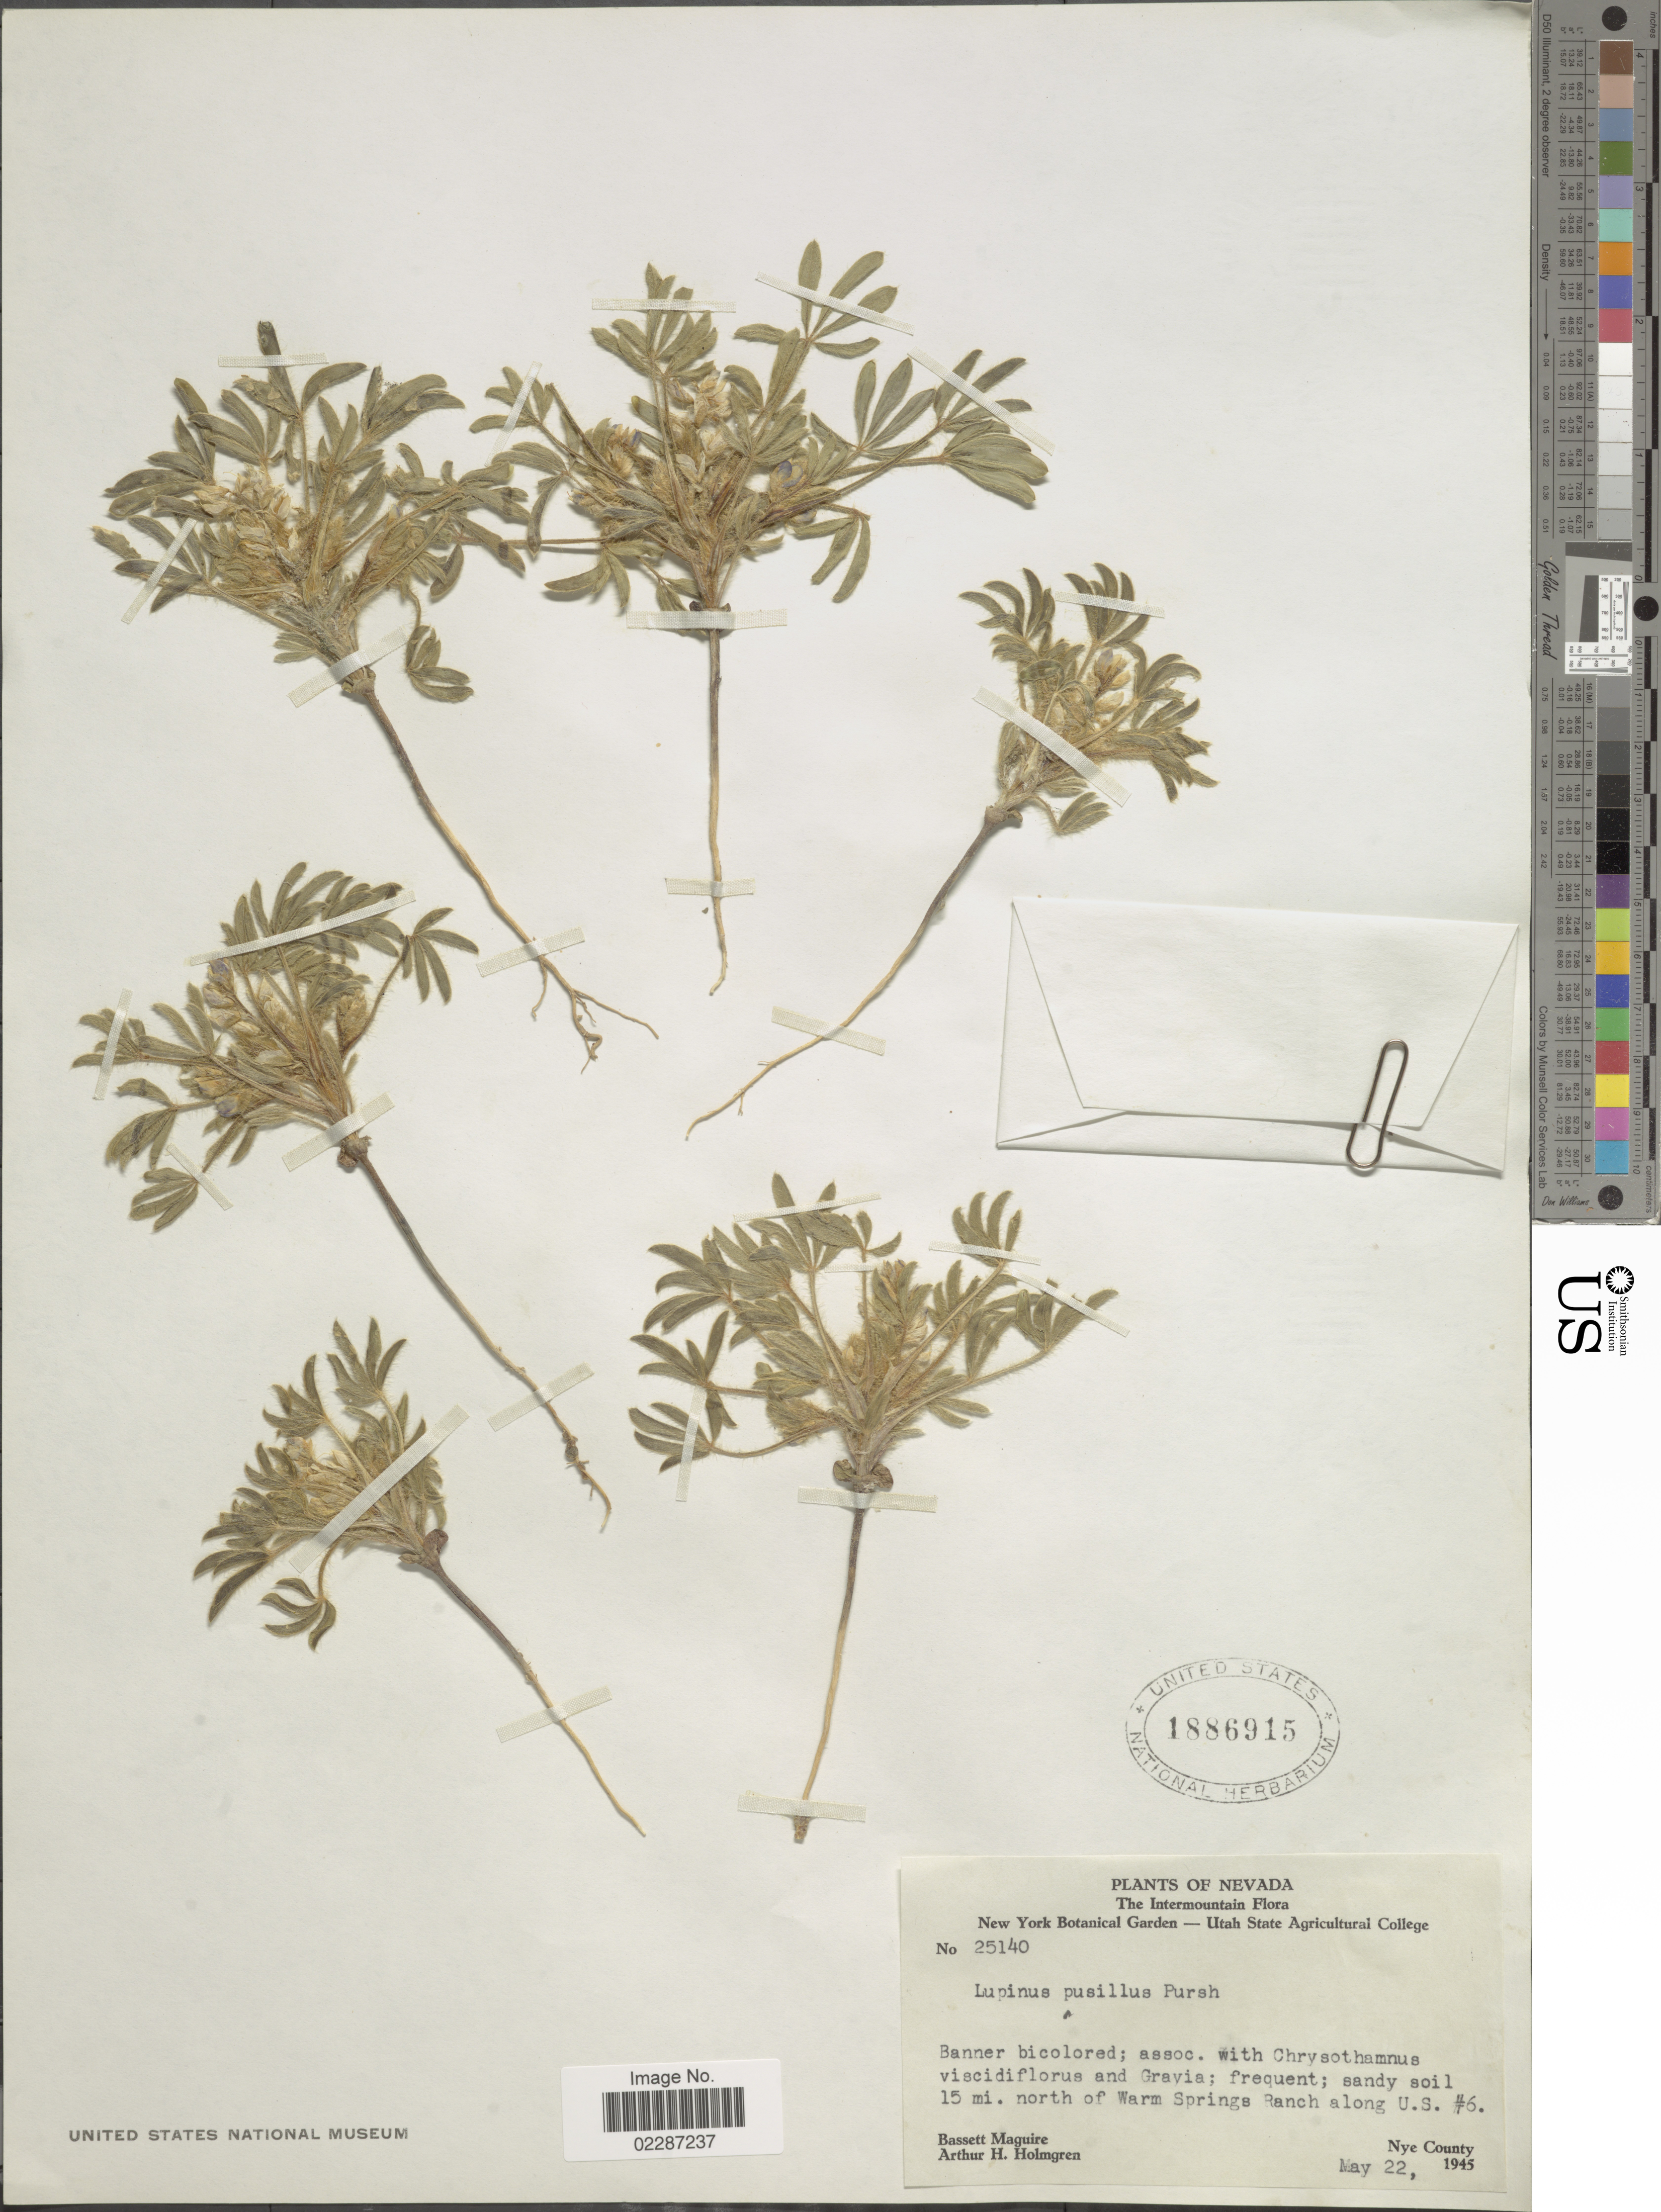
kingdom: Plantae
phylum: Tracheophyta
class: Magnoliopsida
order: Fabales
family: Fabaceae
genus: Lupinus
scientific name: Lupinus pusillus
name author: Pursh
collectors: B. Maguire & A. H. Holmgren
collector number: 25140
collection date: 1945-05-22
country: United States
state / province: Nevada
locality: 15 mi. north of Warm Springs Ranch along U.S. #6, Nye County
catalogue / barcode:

· · · ·

**TASK DIRECTIONS**.
Retype every line of the listing above exactly, leaving out the picture.

**TASK RESPONSE**.
kingdom: Plantae
phylum: Tracheophyta
class: Magnoliopsida
order: Fabales
family: Fabaceae
genus: Lupinus
scientific name: Lupinus pusillus
name author: Pursh
collectors: B. Maguire & A. H. Holmgren
collector number: 25140
collection date: 1945-05-22
country: United States
state / province: Nevada
locality: 15 mi. north of Warm Springs Ranch along U.S. #6, Nye County
catalogue / barcode:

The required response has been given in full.